Тандарух подал официантам знак, и они освободились наконец от тяжелых подносов. Потом он указал мне на невзрачного человека и продолжал:
— Вот тот тип помешал. «Я человека одного, говорит, пригласил — дельце через него провернуть, и собирался угостить, а официант говорит — за все уже уплачено! И все провалилось. Не мог же я за счет черт знает кого устраивать свои дела! Я должен был угощать!.. Не обижайся, если уважаешь хоть немного. Сколько может, скажи, пожалуйста, съесть и выпить один человек, чтобы не суметь за него уплатить, но… Но сегодня я угощаю, я принимаю гостей… Ешь на здоровье, да пойдет тебе впрок… А я жду ночного стука в дверь: боюсь, вдруг да будет не в духе и не возьмет, или мало покажется, сколько собираюсь дать. Они без предупреждения заявляются, в середине ночи; хорошо, если до того инфаркт не хватит.
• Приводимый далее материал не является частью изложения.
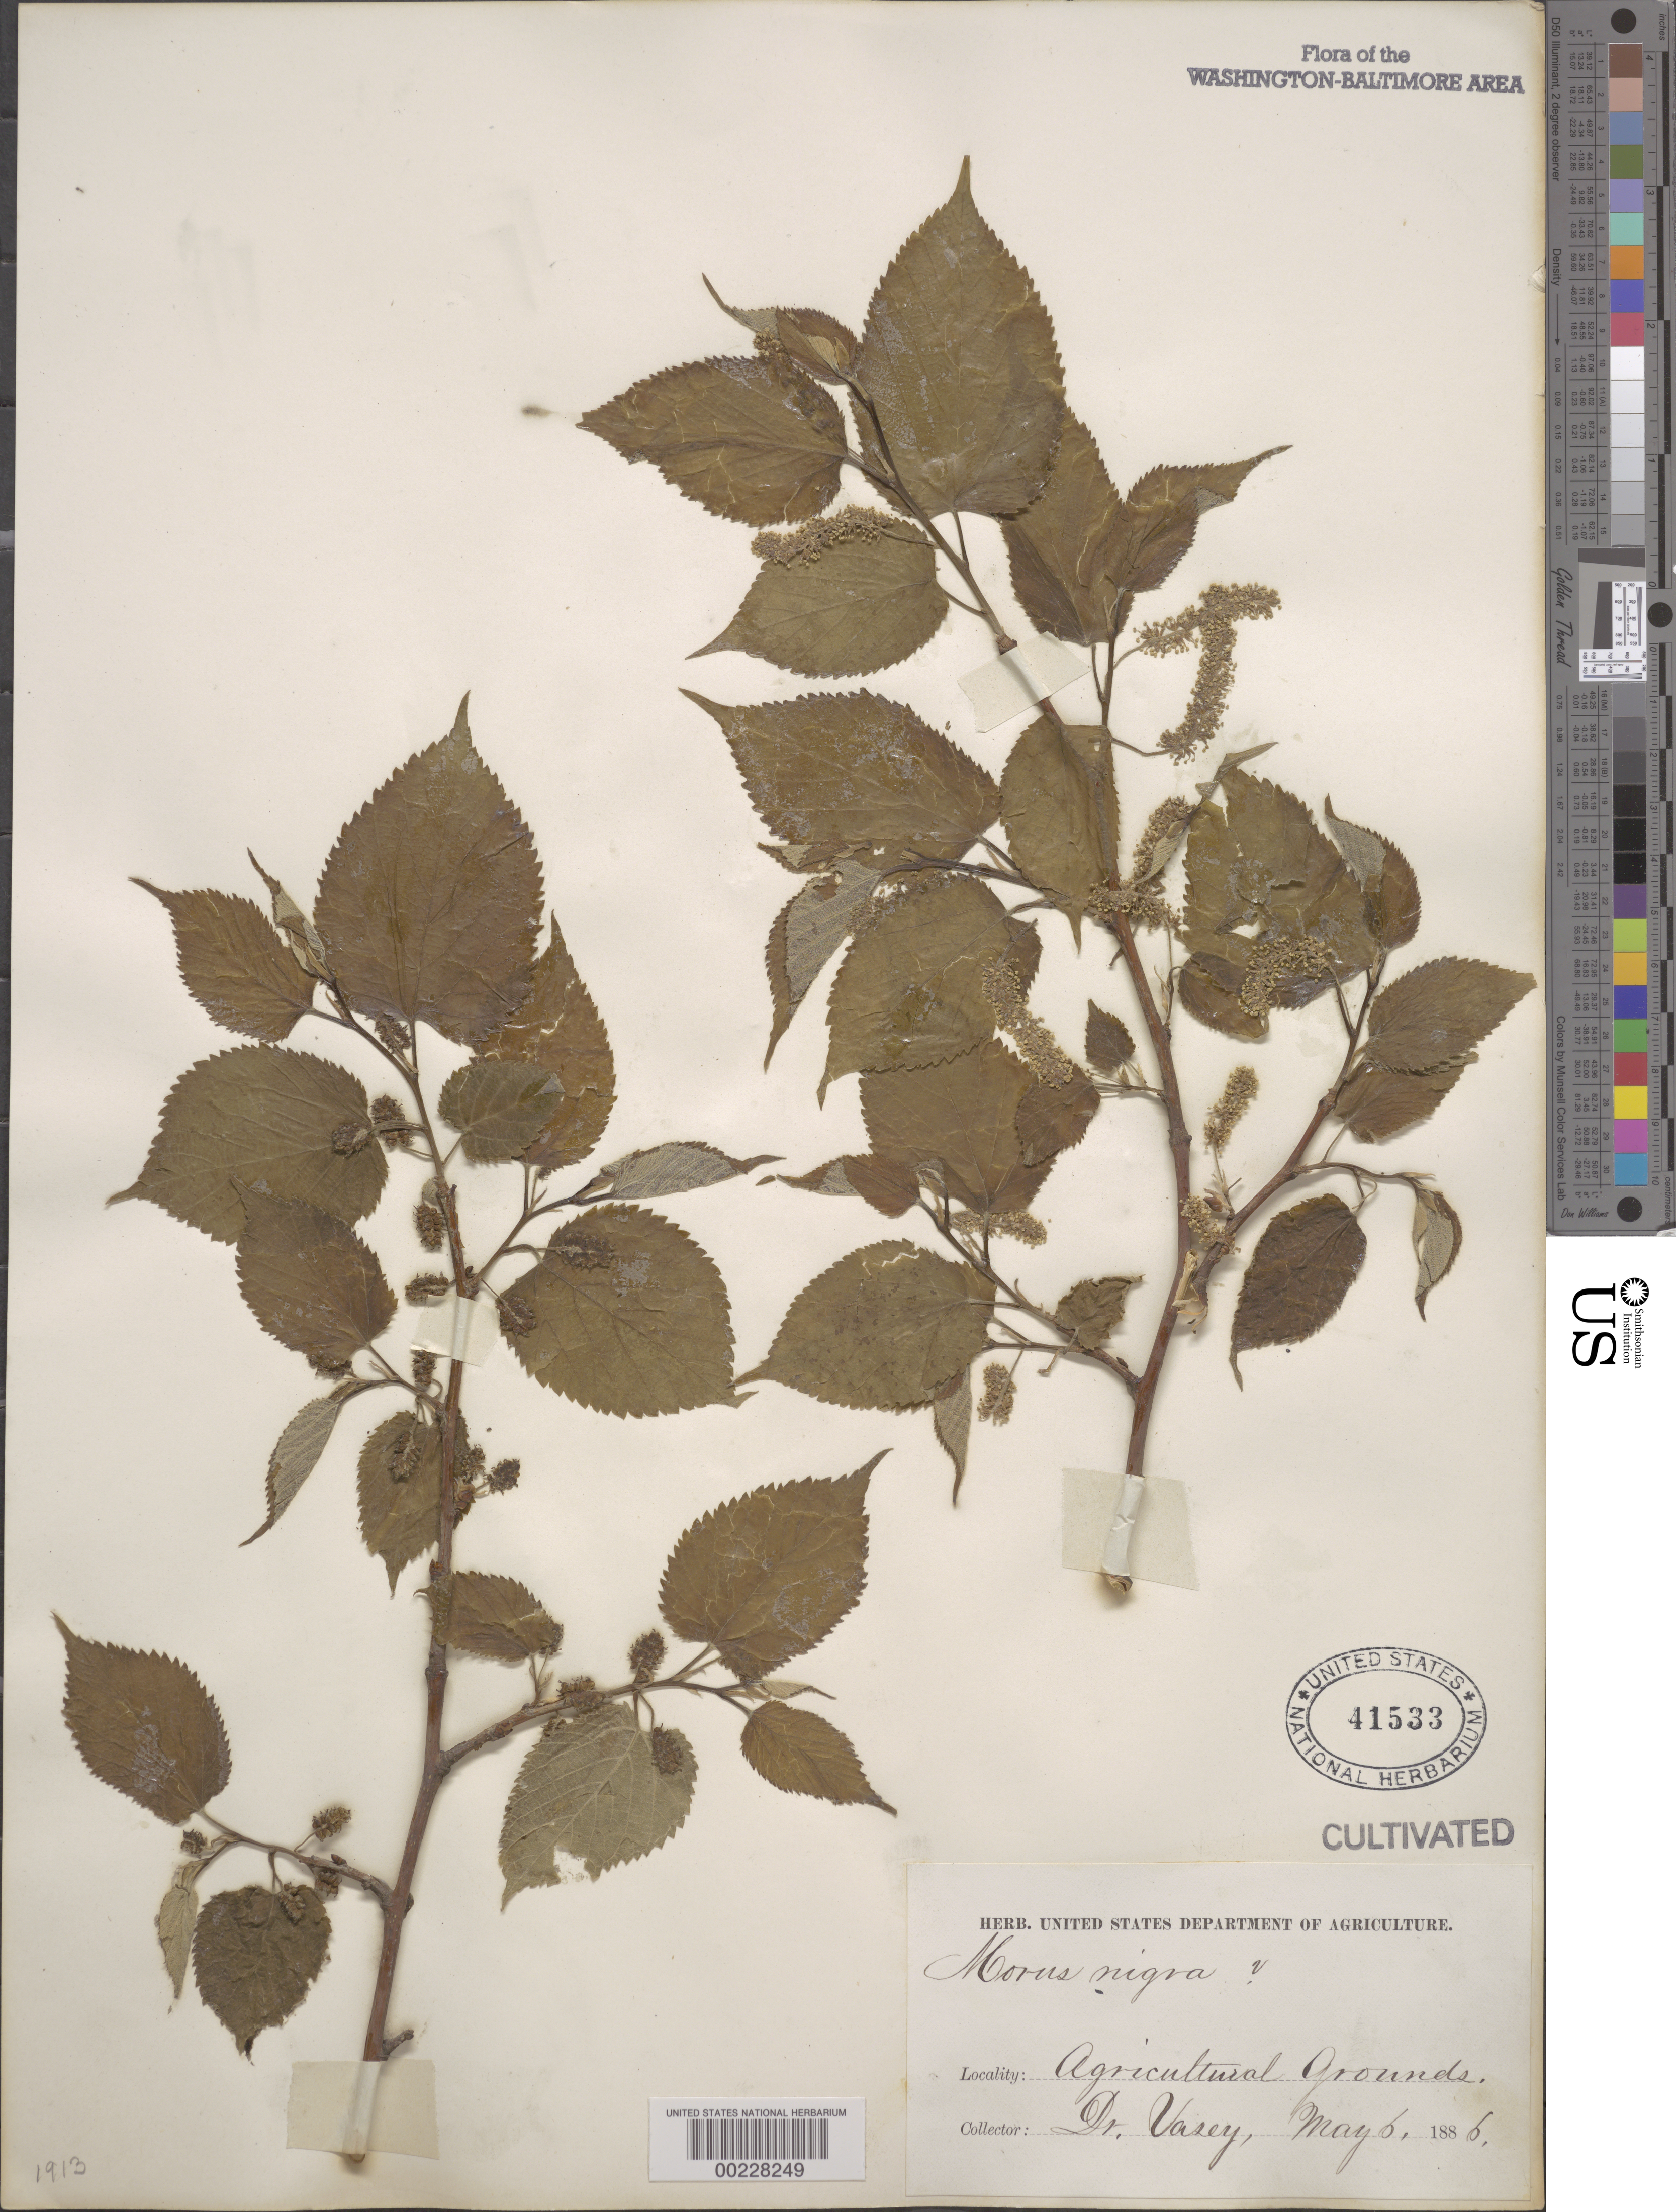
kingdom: Plantae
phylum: Tracheophyta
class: Magnoliopsida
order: Rosales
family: Moraceae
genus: Morus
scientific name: Morus nigra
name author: L.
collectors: G. R. Vasey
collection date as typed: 06 May 1886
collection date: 1886-05-06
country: United States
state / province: District of Columbia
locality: Agricultural grounds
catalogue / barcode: US 41533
А вообще-то и ты не агнец, не мни себя невинным. Но ты не совершал ничего такого, чтобы тобой ОБХСС заинтересовался. Тебе другой суд предстоит. Я-то верю — ты и в том невиновен, в чем обвиняют. Потому и хочу покаяться, оправдаться перед тобой! Знай, не легко будет очистить то, что мы поганим сейчас, оскверняем с помощью денег. Понимаю, хорошо понимаю, да плююсь. А потом, знаешь ведь, какая у меня цель? Прямо в душу! Прямо в душу! Ты пойми, это тоже азарт, игра, алкоголь, морфий… Какая разница? Поэтому извиняюсь за все. Ради хороших стихов и рассказов, хороших фильмов и спектаклей, хороших произведений и открытий, которые делаете вы, ты и твои друзья, и которые я не читал, не видал, даже не слышал о них! Времени нет, столько времени уходит на это окаянное дело! Работаю, а нет — так пью, кутежи устраиваю, и ведь не развлечения ради — опять же ради дела! И потому еще винюсь, что рядом с твоим чистым столом со стопкой белой бумаги стоит мой грязный стол, заваленный грязными купюрами. Знаю, ты больше других нуждаешься, но тебе я не даю. А ведь все берут, кому даю. Грузинское самолюбие позволяет им это. Ты-то вряд ли возьмешь… Не говори, что можешь взять, не то вторично умру (этого слова — вторично — он, по-моему, не произносил!).
Тандарух напился и оставил свою машину у ресторана на попечении сторожа, тот остановил для нас «левую» машину.
— К последнему дому! — велел Тандарух водителю, когда мы выехали на крутую окраинную улицу.
Вытащив из багажника два ящика шампанского, Тандарух поднялся по лестнице. Силища у него была неимоверная, шутя нес тяжелые ящики. Он еще подходил к подъезду, когда из одного окна выглянул мужчина, привлеченный шумом машины, и тотчас скрылся, увидев Тандаруха.
— Мосэ! — крикнул Тандарух. — Мосэ, открой, пожалуйста!
Дверь открылась, и вышла какая-то уродина. У подъезда было темно, но женщина оказалась исчадием ада и пылала, как факел, поэтому я узрел ее. Она говорила много и долго. Тандарух терпеливо внимал. Кому позволил бы он, будучи не совсем трезвым, наставлять и вразумлять себя, но эта женщина… Тандарух очень почтительно попрощался с ней, галантно поцеловал руку. А ведь он не то что руку целовать — внимания не обращал даже на красивейших женщин, они за ним бегали, в глаза заглядывали, не сорвется ли ласковое словечко. Он любил сам выбирать женщин. Но эта особа была, как видно, женой Мосэ, а Мосэ — «генеральный директор» Тандаруха. Так что… Вернулся сконфуженный, униженный, лица на нем не было. Оба ящика положил рядом со мной, а сам уселся с водителем.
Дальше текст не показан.